La Confederazione elvetica nel 1848 adottò la nuova costituzione federale avviando un’unione doganale interna che eliminò le barriere commerciali tra i cantoni. Una riforma che facilitò il commercio interno e contribuì alla creazione di un mercato nazionale unificato; nel 1850 fu introdotto anche il franco svizzero come moneta unica, rafforzando ulteriormente l’integrazione economica del Paese. Durante il XX secolo, la Confederazione elvetica mantenne una politica doganale relativamente liberale, regolando nel 1972 l’import-export di libero scambio tra la Svizzera e l’Unione europea, intesa completata poi dagli accordi bilaterali I e II siglati rispettivamente nel 1999 e nel 2004.

In generale in effetti, a partire dagli anni 2000 il sistema economico elvetico ha subito una trasformazione significativa, con un orientamento progressivo che è passato da un approccio tradizionalmente protezionistico verso un modello basato sul libero mercato e sull’integrazione globale. Numerosi studi e rapporti ufficiali (come il Rapporto sulla politica economica esterna 2024 del SECO) evidenziano infatti come il Paese abbia avviato una serie di riforme mirate a ridurre le barriere doganali e ad eliminare i dazi, favorendo l’accesso delle imprese svizzere ai mercati internazionali, arrivando persino dal gennaio 2024 ad abolire tutti i dazi doganali sulle importazioni di prodotti industriali, con l’intento di rafforzare la piazza economica e industriale svizzera (rendendo di fatto più competitivi i prodotti esteri sul mercato nazionale) e dimostrando un ulteriore impegno verso il libero scambio.

Oltre alla Convenzione AELS e all’accordo di libero scambio con l’Unione europea (UE), la Svizzera oggi dispone dunque di una rete di 34 accordi di libero scambio con 44 partner (Accordi di libero scambio, SECO); una politica di apertura che ha reso la Svizzera un hub commerciale strategico: un punto nevralgico in cui convergono attività economiche, logistiche e di distribuzione, nonostante di fatto non appartenga all’Unione Europea. Una politica che inoltre ha saputo sfruttare la peculiare posizione geografica, nonché il prestigio delle proprie istituzioni economiche, così da attrarre investimenti esteri e rafforzare le relazioni commerciali a livello globale.
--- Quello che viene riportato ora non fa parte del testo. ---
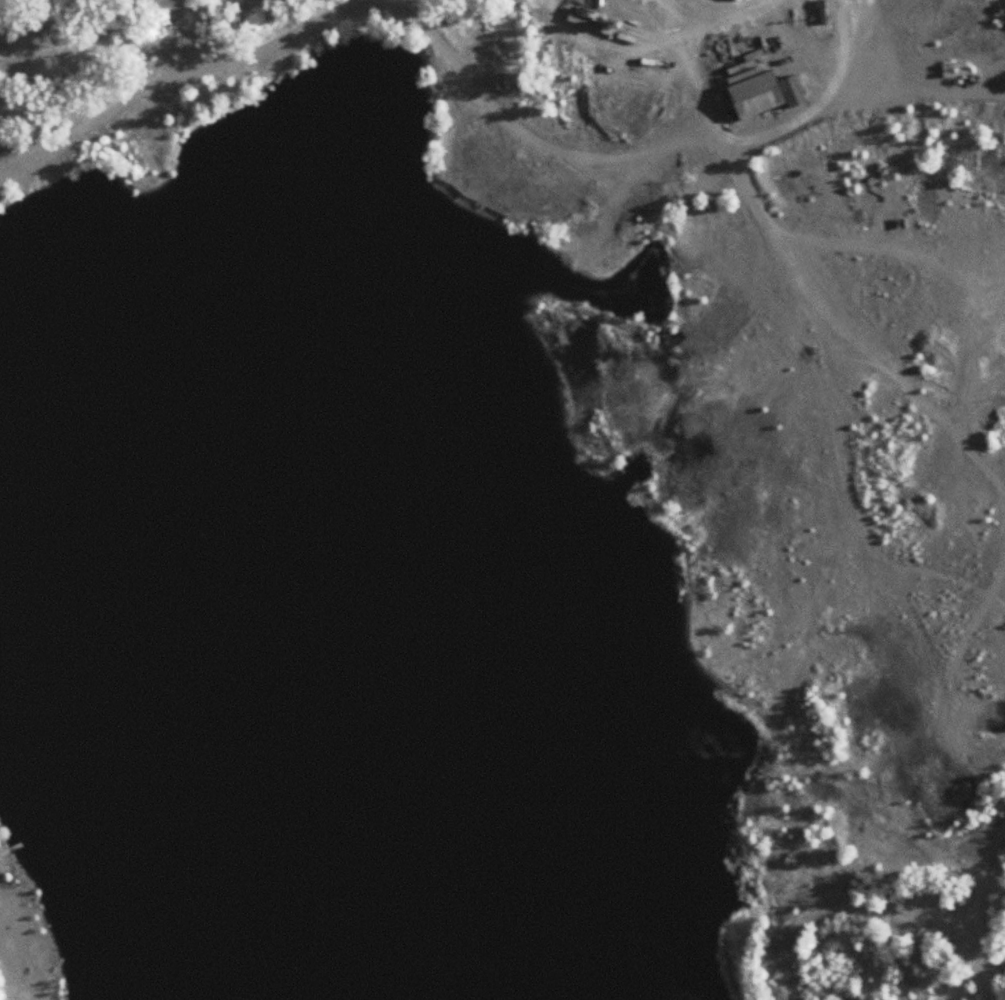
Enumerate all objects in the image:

Sfide e strategie nel panorama odierno

Nel contesto attuale, per la Confederazione elvetica la sfida è dunque legata in particolare alle esportazioni e di rimando alle politiche doganali di altri paesi, un frangente che inevitabilmente richiede un costante adattamento alle nuove dinamiche commerciali globali e che, soprattutto, fa emergere l’importanza di una continua diplomazia commerciale, come affermato recentemente anche dalla Segreteria di Stato all’economia (SECO): “l’obiettivo della diplomazia commerciale elvetica è spiegare la situazione svizzera ai nostri partner americani e chiarire eventuali malintesi”.  Una strategia a riprova del fatto che, sebbene storicamente i dazi siano stati uno strumento di protezione e di potere per molti paesi, la Svizzera non solo ha saputo navigare verso un sistema di commercio più liberale, ma continua a svolgere anche un ruolo importante nella negoziazione di accordi internazionali, con un impatto non solo sulle proprie politiche doganali, ma anche su quelle globali.